> [PASAJE DADO]
◆ ◆ ◆ ◆ ◆ ◆ ◆

La lucha por conquistar y mantener la concentración no se
refiere solo a la oración. Si no se alcanza un grado de concentración
suficiente no se puede estudiar con provecho y tampoco se puede trabajar bien.
Los atletas saben que las competiciones no se ganan solo con el entrenamiento
físico sino también con la disciplina mental: sobre todo con la capacidad de
estar concentrados y de mantener despierta la atención.
Las distracciones no
son culpables, pero deben ser combatidas. En el patrimonio de nuestra fe
hay una virtud que a menudo se olvida, pero que está muy presente en el
Evangelio. Se llama “vigilancia”. Y Jesús lo dice mucho: “Vigilad. Rezad”. El
Catecismo la cita explícitamente en su instrucción sobre la oración (cfr. n.

◆ ◆ ◆ ◆ ◆ ◆ ◆

> [REGISTROS PROPORCIONADOS]
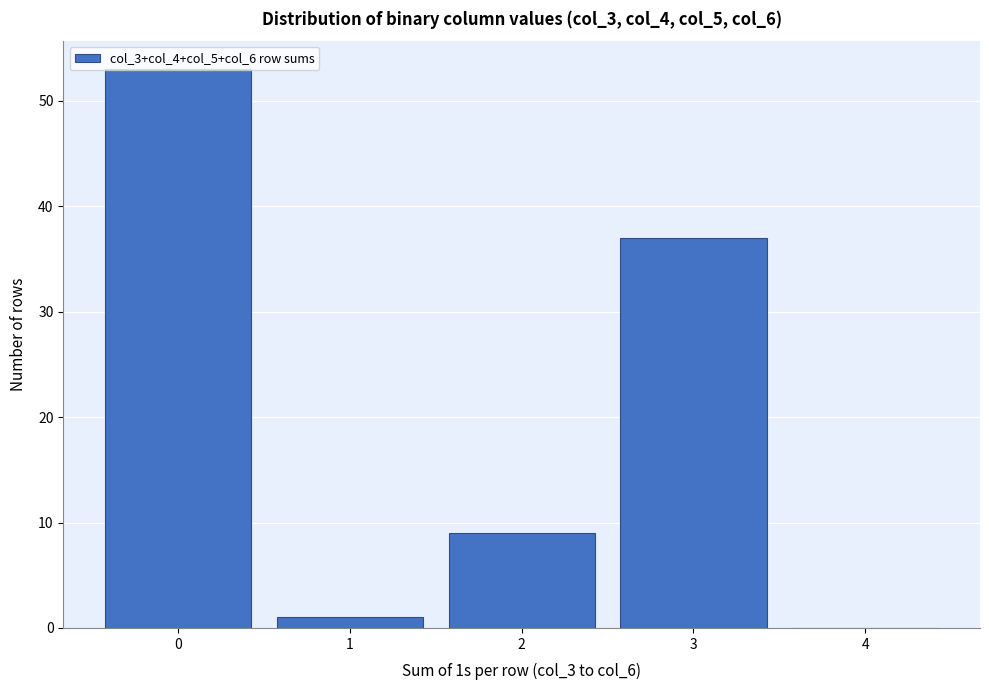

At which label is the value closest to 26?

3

◆ ◆ ◆ ◆ ◆ ◆ ◆

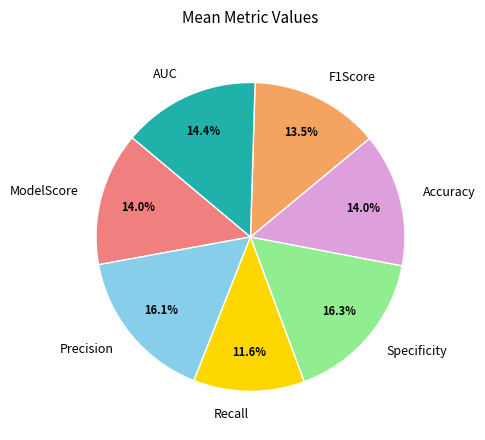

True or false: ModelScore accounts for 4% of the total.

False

◆ ◆ ◆ ◆ ◆ ◆ ◆

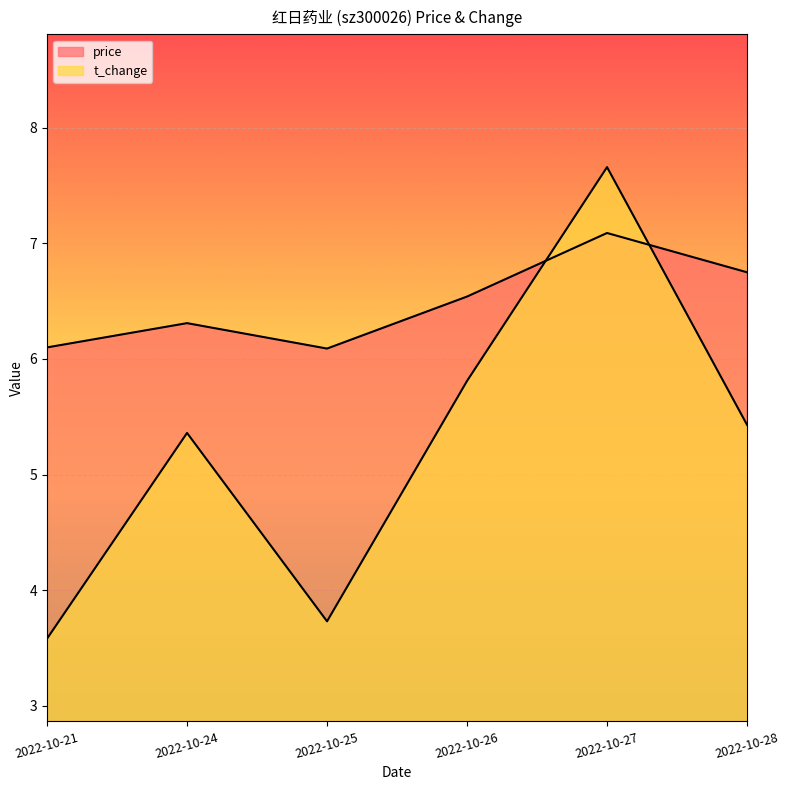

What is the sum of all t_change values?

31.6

◆ ◆ ◆ ◆ ◆ ◆ ◆

> [TAREA A REALIZAR] Según el pasaje sobre la concentración, ¿cómo se llama la virtud que a menudo se olvida pero que está muy presente en el Evangelio?

> [RESPUESTA] Esa virtud se llama “vigilancia”.